Madagascar : nouvelle menace de censure du gouvernement

Par Jeune Afrique

Le président Hery Rajaonarimampianina, à Beijing, le 27 mars 2017. © Lintao Zhang/AP/SIPA

La session parlementaire n’a repris ses travaux que le 2 mai et déjà les bruits d’une énième motion de censure à l’encontre du gouvernement enflent dans l’hémicycle.

La chasse aux 76 signatures nécessaires pour lancer une telle procédure aurait été lancée sur les bancs de l’Assemblée nationale, pour forcer le président Hery Rajaonarimampianina à désigner son quatrième chef de gouvernement… en quatre ans. Si Olivier Mahafaly, nommé en avril 2016, semble bien avoir conservé la confiance du président, qui l’a confirmé dans ses fonctions lors du mini-remaniement du 21 avril, le 1er ministre semble devoir se méfier de sa propre majorité.

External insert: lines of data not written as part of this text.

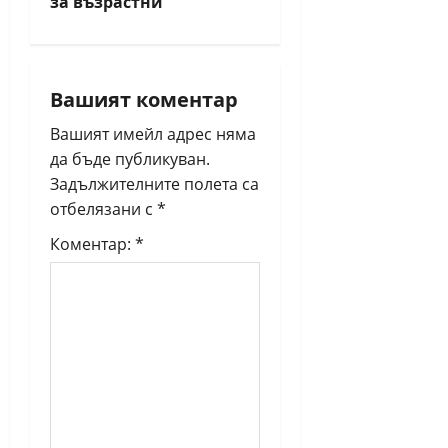
v
за възрастни
i
g
Вашият коментар
a
Вашият имейл адрес няма
да бъде публикуван.
t
Задължителните полета са
i
отбелязани с
*
Коментар:
*
o
n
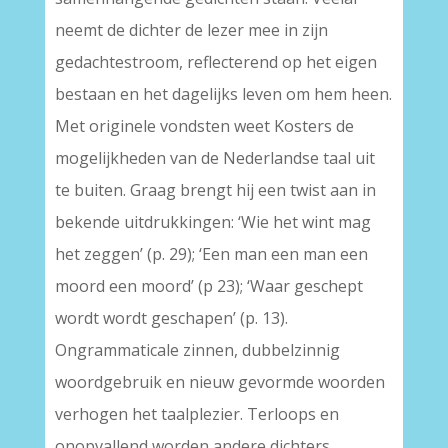
neemt de dichter de lezer mee in zijn
gedachtestroom, reflecterend op het eigen
bestaan en het dagelijks leven om hem heen.
Met originele vondsten weet Kosters de
mogelijkheden van de Nederlandse taal uit
te buiten. Graag brengt hij een twist aan in
bekende uitdrukkingen: ‘Wie het wint mag
het zeggen’ (p. 29); ‘Een man een man een
moord een moord’ (p 23); ‘Waar geschept
wordt wordt geschapen’ (p. 13).
Ongrammaticale zinnen, dubbelzinnig
woordgebruik en nieuw gevormde woorden
verhogen het taalplezier. Terloops en
onopvallend worden andere dichters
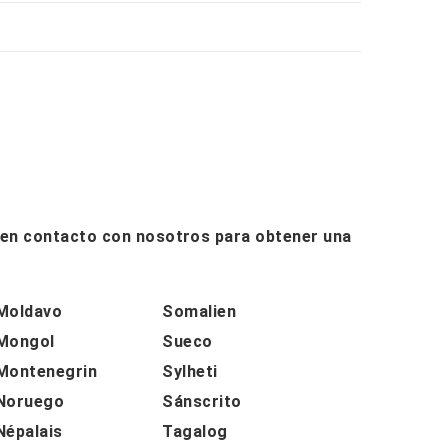
e en contacto con nosotros para obtener una
Moldavo
Somalien
Mongol
Sueco
Montenegrin
Sylheti
Noruego
Sánscrito
Népalais
Tagalog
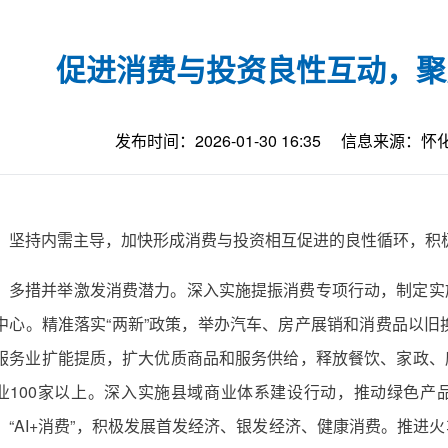
促进消费与投资良性互动，聚
发布时间：2026-01-30 16:35
信息来源：怀
坚持内需主导，加快形成消费与投资相互促进的良性循环，积
多措并举激发消费潜力。深入实施提振消费专项行动，制定实
中心。精准落实“两新”政策，举办汽车、房产展销和消费品以旧换
服务业扩能提质，扩大优质商品和服务供给，释放餐饮、家政、
业100家以上。深入实施县域商业体系建设行动，推动绿色产
、“AI+消费”，积极发展首发经济、银发经济、健康消费。推进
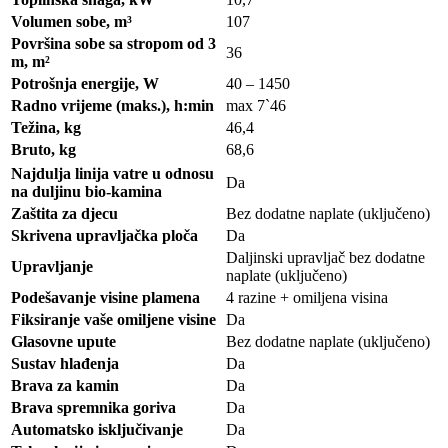
Volumen sobe, m³
107
Površina sobe sa stropom od 3
36
m, m²
Potrošnja energije, W
40 –
1450
Radno vrijeme (maks.), h:min
max
7`46
Težina, kg
46,4
Bruto, kg
68,6
Najdulja linija vatre u odnosu
Da
na duljinu bio-kamina
Zaštita za djecu
Bez dodatne naplate (uključeno)
Skrivena upravljačka ploča
Da
Daljinski upravljač bez dodatne
Upravljanje
naplate (uključeno)
Podešavanje visine plamena
4 razine + omiljena visina
Fiksiranje vaše omiljene visine
Da
Glasovne upute
Bez dodatne naplate (uključeno)
Sustav hlađenja
Da
Brava za kamin
Da
Brava spremnika goriva
Da
Automatsko isključivanje
Da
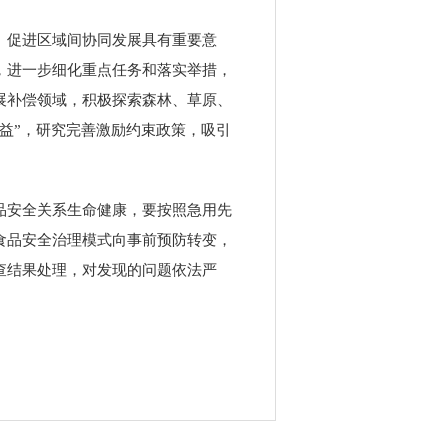
、促进区域间协同发展具有重要意
，进一步细化重点任务和落实举措，
展补偿领域，积极探索森林、草原、
益”，研究完善激励约束政策，吸引
品安全关系生命健康，要按照急用先
食品安全治理模式向事前预防转变，
查结果处理，对发现的问题依法严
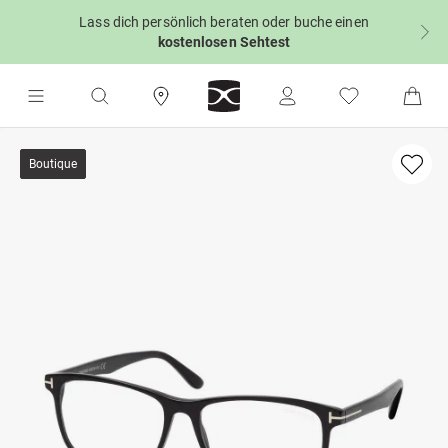
Lass dich persönlich beraten oder buche einen
kostenlosen Sehtest
Boutique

Une menace confirmée par Hajo Andrianainarivelo, le responsable du VPM/MMM, le principal groupe parlementaire d’opposition, qui affirme « refuser de participer à une telle démarche ». Tout comme le MAPAR d’Andry Rajoelina. C’est donc bien par les députés HVM de la mouvance présidentielle que pourrait être lancée l’offensive. Beaucoup reprochent au président d’avoir conservé un gouvernement dont de nombreux membres, à commencer par le premier d’entre eux, sont suspectés d’être des proches de Claudine Razaimanonjy, « grande argentière » du régime et au cœur d’une affaire de corruption qui secoue Madagascar depuis un mois.

Un bon moyen pour les parlementaires de se dédouaner eux-mêmes, tout en mettant un peu de pression supplémentaire sur le chef de l’État, déjà menacé de destitution en 2015. Le tout sur fond de rumeurs de mallettes qui circuleraient pour éviter un nouveau changement de l’exécutif. À un peu plus d’un an du prochain scrutin présidentiel.